What this task involves: Go through the material below, find each line with the word "Example", and copy those lines.

Excerpted data:
========================================

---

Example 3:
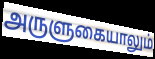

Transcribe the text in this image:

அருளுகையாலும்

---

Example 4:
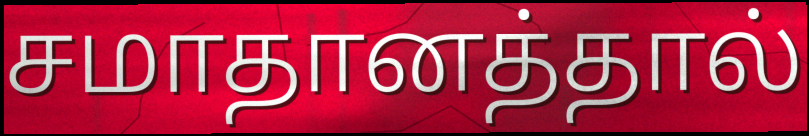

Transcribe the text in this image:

========================================

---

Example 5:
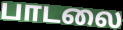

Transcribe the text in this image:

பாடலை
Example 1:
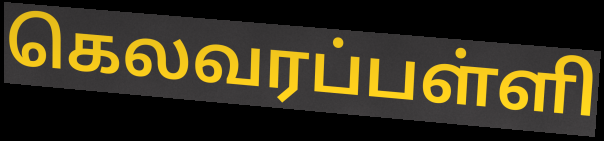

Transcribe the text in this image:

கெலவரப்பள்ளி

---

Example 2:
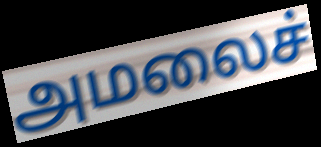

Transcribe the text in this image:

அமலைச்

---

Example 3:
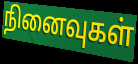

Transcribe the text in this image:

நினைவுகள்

========================================

Response area:
Example 3:
Example 4:
Example 5:
Example 1:
Example 2:
Example 3:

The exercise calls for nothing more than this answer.